The seizure of this shipment of drugs, not specified in weight or type, occurred after the interception by agents of the National Aeronaval Service (Senan) of a speedboat north of Isla Grande in Costa Arriba de Colón, said in its account. the social network X (formerly Twitter) the Minseg.

In 2022, Panama seized a historic amount of 138.41 tons of drugs, of which 108.82 were cocaine, according to official figures.

The country used as a bridge for drugs produced in South America and whose main destination is the United States, the largest consumer of cocaine in the world, and also Europe.


Specialists from the Institute of Meteorology and Hydrology of Panama (Imhpa) calculate that the El Niño phenomenon has a 62% probability of continuing until June 2024, thus extending the dry season or summer, which normally lasts the first four months of the year. .

Precisely from this month (January) to March, there will be a decrease in rainfall, maximum and minimum temperatures will increase and much more evaporation will be felt, the specialists explain.

Given this scenario, the Ministry of the Environment (MiAmbiente) indicated that this is the main reason why the declaration of a State of Environmental Emergency was extended, approved and announced on December 27, 2023 by the Cabinet Council.

It must be remembered that on May 30, 2023, the government, according to Cabinet Resolution No. 48 of May 30, 2023, declared a state of environmental emergency throughout the national territory, “in the face of the prolonged drought and as a consequence of the climate crisis” and installed an inter-institutional team to address this situation.


President Laurentino Cortizo extended by Executive Decree of December 29, 2023 the maximum retail prices of 18 products in the basic basket.

The extension is for 6 months, that is, until July 2024. The measure was agreed on December 21 by the Price Adjustments Commission.
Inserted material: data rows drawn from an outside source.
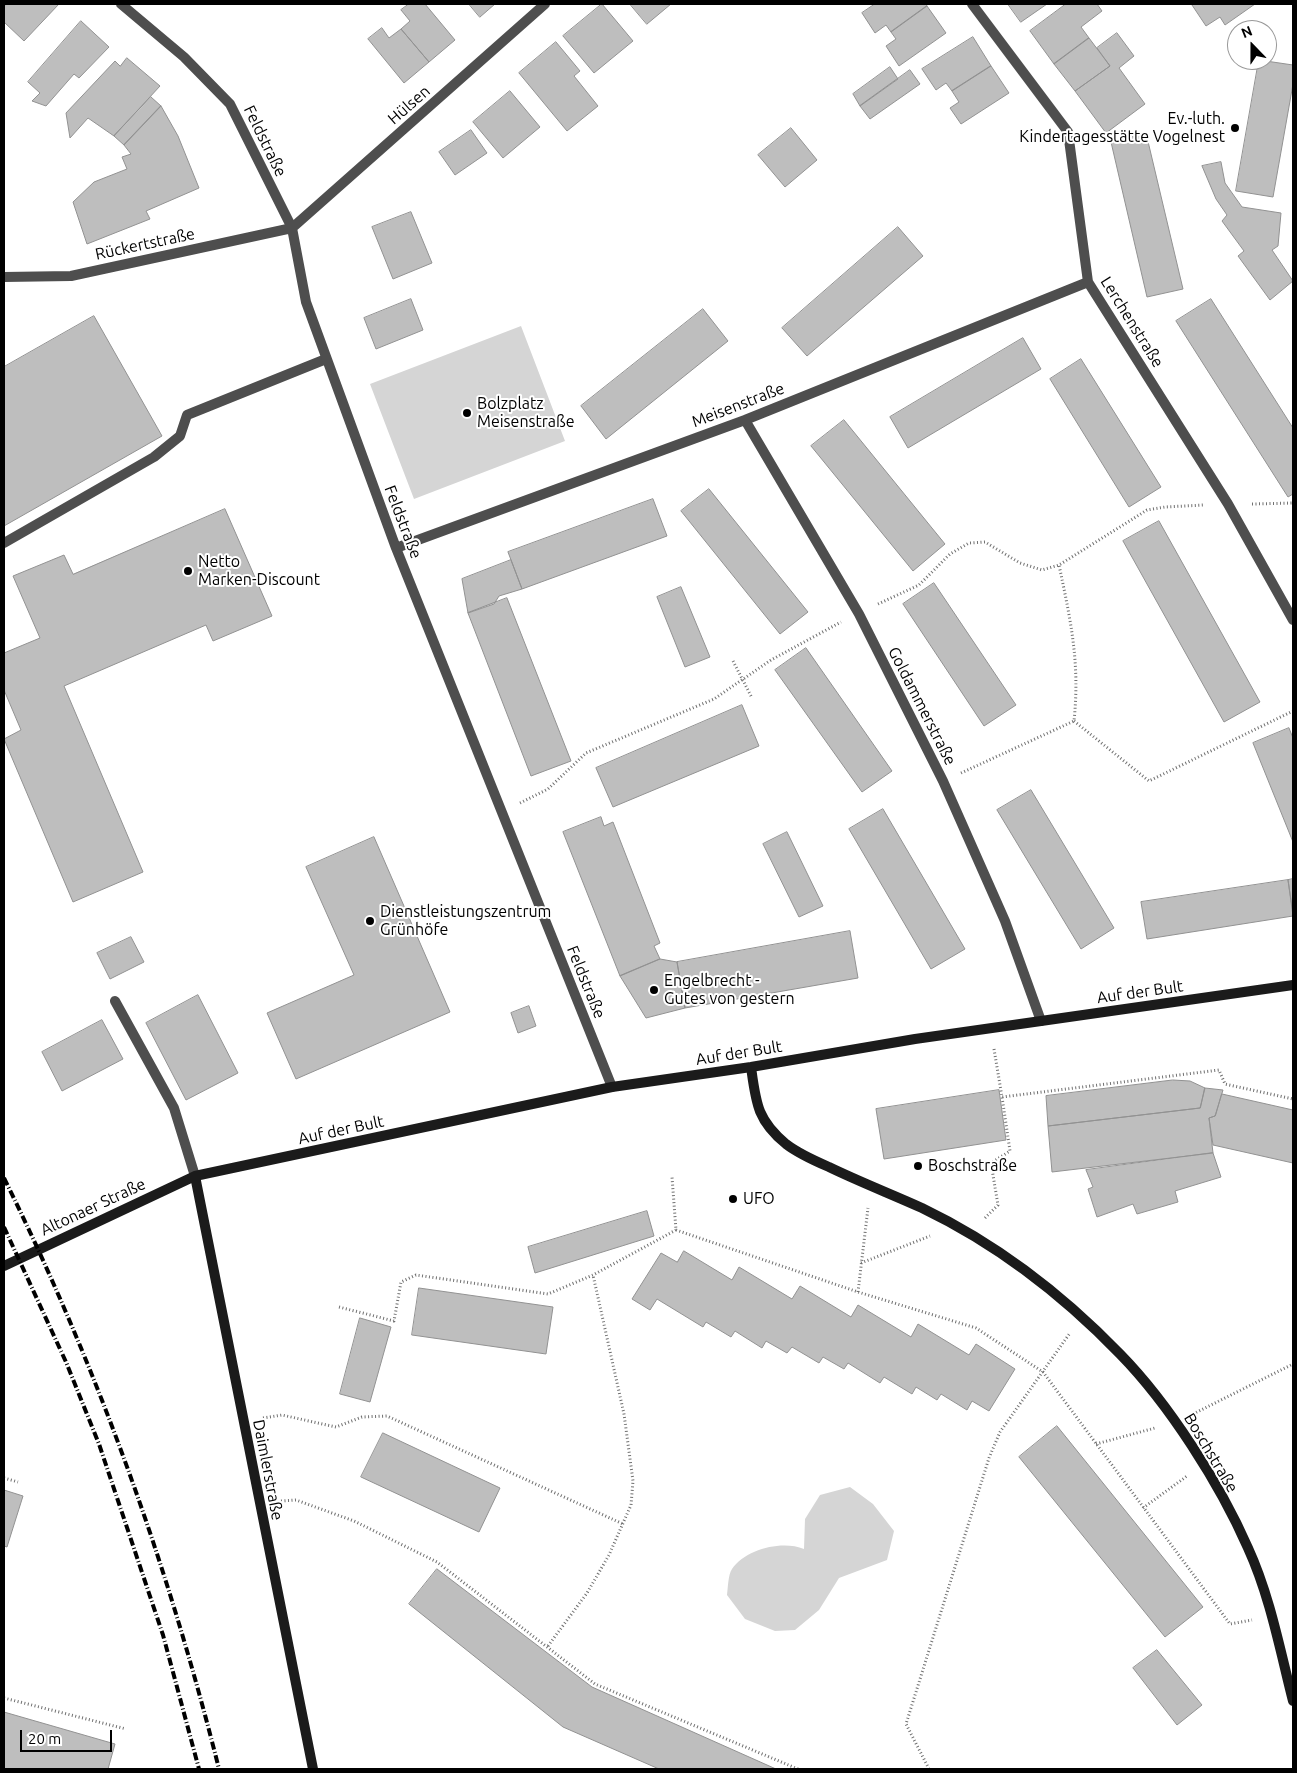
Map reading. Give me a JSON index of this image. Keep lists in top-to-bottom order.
{
  "streets": {
    "street": [
      "Hülsen",
      "Feldstraße",
      "Rückertstraße",
      "Lerchenstraße",
      "Meisenstraße",
      "Goldammerstraße",
      "Auf der Bult",
      "Altonaer Straße",
      "Boschstraße",
      "Daimlerstraße"
    ]
  },
  "crossings": [
    ["Hülsen", "Feldstraße"],
    ["Hülsen", "Rückertstraße"],
    ["Feldstraße", "Rückertstraße"],
    ["Feldstraße", "Meisenstraße"],
    ["Feldstraße", "Auf der Bult"],
    ["Lerchenstraße", "Meisenstraße"],
    ["Meisenstraße", "Goldammerstraße"],
    ["Goldammerstraße", "Auf der Bult"],
    ["Auf der Bult", "Altonaer Straße"],
    ["Auf der Bult", "Boschstraße"],
    ["Auf der Bult", "Daimlerstraße"],
    ["Altonaer Straße", "Daimlerstraße"]
  ],
  "places": [
    "Ev.-luth. Kindertagesstätte Vogelnest",
    "Bolzplatz Meisenstraße",
    "Netto Marken-Discount",
    "Dienstleistungszentrum Grünhöfe",
    "Engelbrecht - Gutes von gestern",
    "Boschstraße",
    "UFO"
  ],
  "scale_bar": "20 m",
  "north": "top"
}
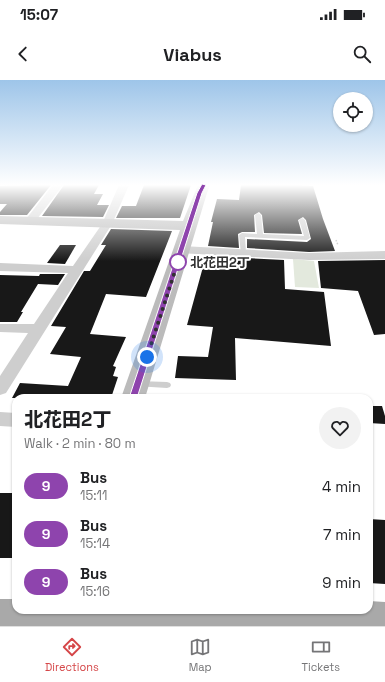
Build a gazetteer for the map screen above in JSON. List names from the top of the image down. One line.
{"places":["北花田2丁"],"lines":["bus line 9"],"page":{"status":"15:07","header":"Viabus","heading":["北花田2丁","Walk · 2 min · 80 m"],"list":[{"mark":"9","name":"Bus","note":"15:11","value":"4 min"},{"mark":"9","name":"Bus","note":"15:14","value":"7 min"},{"mark":"9","name":"Bus","note":"15:16","value":"9 min"}],"tabs":["Directions","Map","Tickets"]}}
According to the Commission, it was decided to extend price control “given the circumstances that our country has been experiencing throughout the year, such as the effects of the El Niño phenomenon that has greatly impacted the planting of products, as well as the closures due to protests in different areas of the country in the month of November.”

Among the products with price control are: babilla, bone-in strip steak, whole Panama chicken, premium ground beef, premium rice, among others.